After reading an article and watching a video about cleaning terra cotta pots, I decided that I would start by using an old nylon dish brush and some warm water with Dawn dishwashing detergent to clean the outside and inside of the pot. I also could have used a scrubby sponge to scrub off the green and black spots, but I wasn’t trying to get it looking perfect. I like a little grunge, as they say on HGTV’s Home Town.

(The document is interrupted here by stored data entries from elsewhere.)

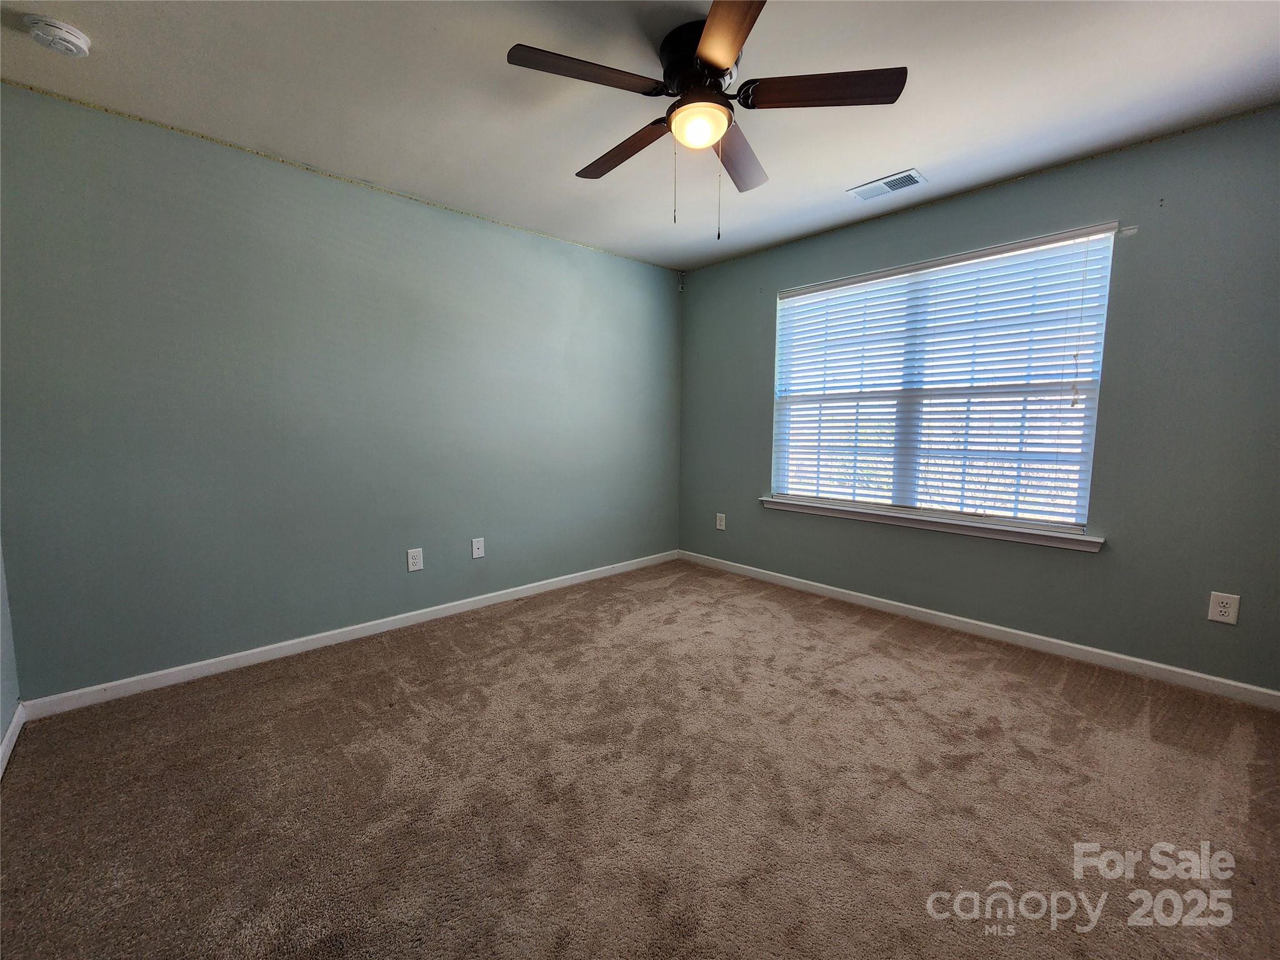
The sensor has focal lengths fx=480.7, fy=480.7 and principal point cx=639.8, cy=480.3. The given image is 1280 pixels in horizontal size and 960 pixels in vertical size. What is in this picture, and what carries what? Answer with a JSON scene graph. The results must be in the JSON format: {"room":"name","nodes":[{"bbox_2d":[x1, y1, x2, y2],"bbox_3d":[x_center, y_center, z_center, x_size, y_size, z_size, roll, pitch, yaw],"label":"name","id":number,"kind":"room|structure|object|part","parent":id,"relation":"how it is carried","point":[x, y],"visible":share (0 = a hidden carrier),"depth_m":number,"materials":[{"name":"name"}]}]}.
{"room":"bedroom","nodes":[
{"label":"bedroom","id":0,"kind":"room"},
{"bbox_2d":[0,540,21,771],"bbox_3d":[-1.361,-0.125,0.482,0.178,2.515,3.628,-5,8,-43],"label":"left wall","id":1,"kind":"structure","parent":0,"point":[1,716],"depth_m":1.82,"materials":[{"name":"paint"}]},
{"bbox_2d":[0,703,25,778],"bbox_3d":[-1.285,1.063,0.670,0.014,0.084,3.517,-5,8,-43],"label":"baseboard","id":2,"kind":"structure","parent":1,"relation":"attached to","point":[12,730],"depth_m":1.76,"materials":[{"name":"white paint"}]},
{"bbox_2d":[0,82,682,698],"bbox_3d":[-1.125,-0.399,3.096,4.044,2.462,0.163,-5,8,-43],"label":"left wall","id":3,"kind":"structure","parent":0,"point":[282,221],"depth_m":2.37,"materials":[{"name":"paint"}]},
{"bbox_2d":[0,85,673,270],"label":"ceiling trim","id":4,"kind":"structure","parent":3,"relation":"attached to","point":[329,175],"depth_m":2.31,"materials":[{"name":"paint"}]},
{"bbox_2d":[19,548,680,720],"bbox_3d":[-1.059,0.792,3.166,3.749,0.082,0.014,-5,8,-43],"label":"baseboard","id":5,"kind":"structure","parent":3,"relation":"attached to","point":[263,649],"depth_m":2.48,"materials":[{"name":"white paint"}]},
{"bbox_2d":[406,547,423,571],"bbox_3d":[-1.337,0.470,2.859,0.083,0.130,0.008,-5,8,-43],"label":"wall socket","id":6,"kind":"object","parent":3,"relation":"attached to","point":[414,560],"visible":0.98,"depth_m":2.86,"materials":[{"name":"white plastic"}]},
{"bbox_2d":[470,536,484,558],"bbox_3d":[-1.050,0.438,3.121,0.079,0.126,0.015,-5,8,-43],"label":"wall socket","id":7,"kind":"object","parent":3,"relation":"attached to","point":[475,549],"visible":0.98,"depth_m":3.12,"materials":[{"name":"white plastic"}]},
{"bbox_2d":[0,0,1279,270],"bbox_3d":[0.182,-1.496,1.445,4.273,0.114,4.232,-5,8,-43],"label":"ceiling","id":8,"kind":"structure","parent":0,"point":[862,165],"depth_m":1.84,"materials":[{"name":"white paint"}]},
{"bbox_2d":[25,15,91,56],"bbox_3d":[-1.891,-1.433,1.563,0.138,0.051,0.140,-5,8,-43],"label":"smoke detector","id":9,"kind":"object","parent":8,"relation":"attached to","point":[64,33],"visible":0.98,"depth_m":1.54,"materials":[{"name":"white plastic"}]},
{"bbox_2d":[505,0,906,233],"bbox_3d":[0.199,-1.170,1.711,1.231,0.626,1.223,-5,8,-43],"label":"ceiling fan","id":10,"kind":"object","parent":8,"relation":"attached to","point":[719,60],"visible":0.99,"depth_m":1.59,"materials":[{"name":"metal"}]},
{"bbox_3d":[-0.169,-1.235,1.487,0.474,0.038,0.265,-5,8,-43],"label":"blade","id":11,"kind":"part","parent":10,"relation":"part of","materials":[{"name":"brown wood"}]},
{"bbox_3d":[-0.058,-1.244,1.835,0.192,0.043,0.538,-5,8,-43],"label":"blade","id":12,"kind":"part","parent":10,"relation":"part of","materials":[{"name":"brown wood"}]},
{"bbox_3d":[0.211,-1.377,1.665,0.278,0.186,0.287,-5,8,-43],"label":"motor housing","id":13,"kind":"part","parent":10,"relation":"part of","materials":[{"name":"black metal"}]},
{"bbox_3d":[0.255,-1.218,1.308,0.359,0.037,0.437,-5,8,-43],"label":"blade","id":14,"kind":"part","parent":10,"relation":"part of","materials":[{"name":"brown wood"}]},
{"bbox_3d":[0.387,-1.261,1.905,0.467,0.043,0.315,-5,8,-43],"label":"blade","id":15,"kind":"part","parent":10,"relation":"part of","materials":[{"name":"brown wood"}]},
{"bbox_3d":[0.579,-1.244,1.551,0.346,0.040,0.394,-5,8,-43],"label":"blade","id":16,"kind":"part","parent":10,"relation":"part of","materials":[{"name":"brown wood"}]},
{"bbox_2d":[848,168,926,201],"bbox_3d":[1.332,-1.581,2.588,0.173,0.012,0.345,-5,8,-43],"label":"air vent","id":17,"kind":"object","parent":8,"relation":"attached to","point":[870,187],"visible":0.99,"depth_m":2.57,"materials":[{"name":"white metal"}]},
{"bbox_2d":[0,557,1279,959],"bbox_3d":[0.265,1.049,1.632,4.061,0.102,4.222,-5,8,-43],"label":"carpet floor","id":18,"kind":"structure","parent":0,"point":[30,759],"depth_m":1.53,"materials":[{"name":"brown carpet"}]},
{"bbox_2d":[679,105,1279,695],"bbox_3d":[1.732,-0.381,2.964,0.156,2.477,3.911,-5,8,-43],"label":"right wall","id":19,"kind":"structure","parent":0,"point":[1079,571],"depth_m":2.27,"materials":[{"name":"paint"}]},
{"bbox_2d":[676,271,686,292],"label":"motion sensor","id":20,"kind":"object","parent":19,"relation":"attached to","point":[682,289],"visible":0.98,"depth_m":4.01,"materials":[{"name":"white"}]},
{"bbox_2d":[715,512,726,530],"bbox_3d":[0.667,0.340,3.987,0.008,0.130,0.081,-5,8,-43],"label":"wall socket","id":21,"kind":"object","parent":19,"relation":"attached to","point":[722,522],"visible":0.99,"depth_m":3.98,"materials":[{"name":"white plastic"}]},
{"bbox_2d":[761,496,1102,551],"bbox_3d":[1.622,0.237,3.032,0.115,0.074,1.936,-5,8,-43],"label":"window sill","id":22,"kind":"structure","parent":19,"relation":"attached to","point":[942,528],"depth_m":2.80,"materials":[{"name":"white paint"}]},
{"bbox_2d":[768,223,1117,532],"bbox_3d":[1.689,-0.552,3.018,0.084,1.495,1.796,-5,8,-43],"label":"window","id":23,"kind":"structure","parent":19,"relation":"in","point":[777,364],"depth_m":2.87,"materials":[{"name":"white"}]},
{"bbox_2d":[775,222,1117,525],"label":"window blinds","id":24,"kind":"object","parent":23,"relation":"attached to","point":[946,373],"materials":[{"name":"white plastic"}]},
{"bbox_2d":[675,549,1279,710],"bbox_3d":[1.647,0.807,3.058,0.014,0.084,3.713,-5,8,-43],"label":"baseboard","id":25,"kind":"structure","parent":19,"relation":"attached to","point":[918,609],"depth_m":2.57,"materials":[{"name":"white paint"}]},
{"bbox_2d":[1206,590,1240,624],"bbox_3d":[2.543,0.556,2.096,0.008,0.128,0.082,-5,8,-43],"label":"wall socket","id":26,"kind":"object","parent":19,"relation":"attached to","point":[1222,609],"visible":0.99,"depth_m":2.09,"materials":[{"name":"white plastic"}]}
]}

To disinfect the pot after cleaning, I filled a bucket with a gallon of water. The video and article I saw both said to mix 1 part bleach to 9 parts water, but I noticed my bottle of concentrated bleach had instructions to use only 1/3 cup bleach to 1 gallon of water (which is 1 part bleach to 48 parts water, I think. Isn’t it? Mathing – sometimes I got it, sometimes I don’t.), so I added the 1/3 cup bleach to my bucket of water. I scrubbed the pot inside and out with the bleach water, being careful to get in all the little planting holes on the sides.
After cleaning and disinfecting the pot and rinsing thoroughly, I am leaving it in the “sun” to let any bleach that might be left on the pot evaporate. I say “sun”, because we are having an atmospheric river such as the state hasn’t seen in 80 years, and we aren’t sure if the sun will actually come out at all this month! The video I watched said that to make sure there is no bleach left in your pot when it’s dry you should sniff it, and if you smell chlorine you should rinse it again and let it sit some more.
So, tomorrow after sniffing my strawberry pot to make sure there is no trace of chlorine left, I will plant my new plants! Now, off to decide which plants to plant where!